R/f_numTestArmsSubstances.R

Defines functions f.numTestArmsSubstances

Documented in f.numTestArmsSubstances

#### history ####
# 2025-01-27 first partly working version
# 2025-01-31 working
# 2025-02-08 adding euctr protocol, isrctn

#' Calculate type of control data collected in a study
#'
#' Trial concept calculated: number of active arms with different
#' investigational medicines, after excluding comparator, auxiliary and placebo
#' arms / medicines.
#' For ISRCTN, this is imprecise because arms are not identified in a field.
#' Most registers provide no or only limited information on phase 1 trials,
#' so that this number typically cannot be calculated for these trials.
#' Requires packages stringdist to be installed; stringdist is used for
#' evaluating names of active substances, which are considered similar when
#' the similarity is 0.8 or higher.
#'
#' @param df data frame such as from \link{dbGetFieldsIntoDf}. If `NULL`,
#' prints fields needed in `df` for calculating this trial concept, which can
#' be used with \link{dbGetFieldsIntoDf}.
#'
#' @return data frame with columns `_id` and `.numTestArmsSubstances`, an integer
#'
#' @export
#'
#' @importFrom dplyr mutate case_when if_else pull `%>%`
#' @importFrom stringdist stringsimmatrix
#' @importFrom stringi stri_count_fixed stri_split_fixed
#' @importFrom rlang .data
#'
#' @examples
#' # fields needed
#' f.controlType()
#'
#' \dontrun{
#'
#' # apply trial concept when creating data frame
#' dbc <- nodbi::src_sqlite(
#'   dbname = system.file("extdata", "demo.sqlite", package = "ctrdata"),
#'   collection = "my_trials", flags = RSQLite::SQLITE_RO)
#' trialsDf <- dbGetFieldsIntoDf(
#'   calculate = "f.numTestArmsSubstances",
#'   con = dbc)
#' }
#'
f.numTestArmsSubstances <- function(df = NULL) {

  # check generic, do not edit
  stopifnot(is.data.frame(df) || is.null(df))


  #### fields ####
  fldsNeeded <- list(
    "euctr" = c(
      "e824_number_of_treatment_arms_in_the_trial",
      "e81_controlled",
      "subjectDisposition.postAssignmentPeriods.postAssignmentPeriod.arms.arm"
    ),
    "ctgov" = c(
      "arm_group"
    ),
    "ctgov2" = c(
      "protocolSection.armsInterventionsModule.armGroups"
    ),
    "isrctn" = c(
      "trialDesign.secondaryStudyDesign",
      "interventions.intervention.interventionType",
      "interventions.intervention.drugNames"
    ),
    "ctis" = c(
      # CTIS1
      "authorizedPartI.productRoleGroupInfos",
      # CTIS2
      "authorizedApplication.authorizedPartI.productRoleGroupInfos"
    ))


  #### describe ####
  if (is.null(df)) {

    # generic, do not edit
    return(fldsNeeded)

  } # end describe


  #### calculate ####

  # check generic, do not edit
  fctChkFlds(names(df), fldsNeeded)

  # helper definitions
  thresholdSimilar <- 0.8

  # helper function
  `%>%` <- dplyr::`%>%`

  # helper function, to be call per group
  asTestSimilarityArms <- function(x) {

    # early exit
    if (is.null(x) || !length(x) || all(is.na(x))) return(NULL)

    # normalise
    x <- tolower(x)

    # early exit if single arm
    if (length(x) == 1L) return(0L)

    # calculate similarities
    t <- stringdist::stringsimmatrix(x, x)

    # early exit
    if (ncol(t) < 1L) return(NA_integer_)

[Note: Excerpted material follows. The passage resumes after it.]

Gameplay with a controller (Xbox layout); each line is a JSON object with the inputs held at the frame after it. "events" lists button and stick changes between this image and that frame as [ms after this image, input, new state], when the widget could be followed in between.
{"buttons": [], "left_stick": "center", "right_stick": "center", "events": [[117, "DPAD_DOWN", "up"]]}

    # extract max similarity of arm n with other arm(s)
    diag(t) <- NA_integer_
    if (all(is.na(t))) return(0L)
    apply(t, 2, max, na.rm = TRUE)

  } # asTestSimilarityArms

  # helper function, to be called per trial
  asTestSimilarityTrial <- function(x) {

    # collapse active substances into one string per treatment arm / group
    t <- sapply(x, function(i) paste0(unique(i), collapse = " / "))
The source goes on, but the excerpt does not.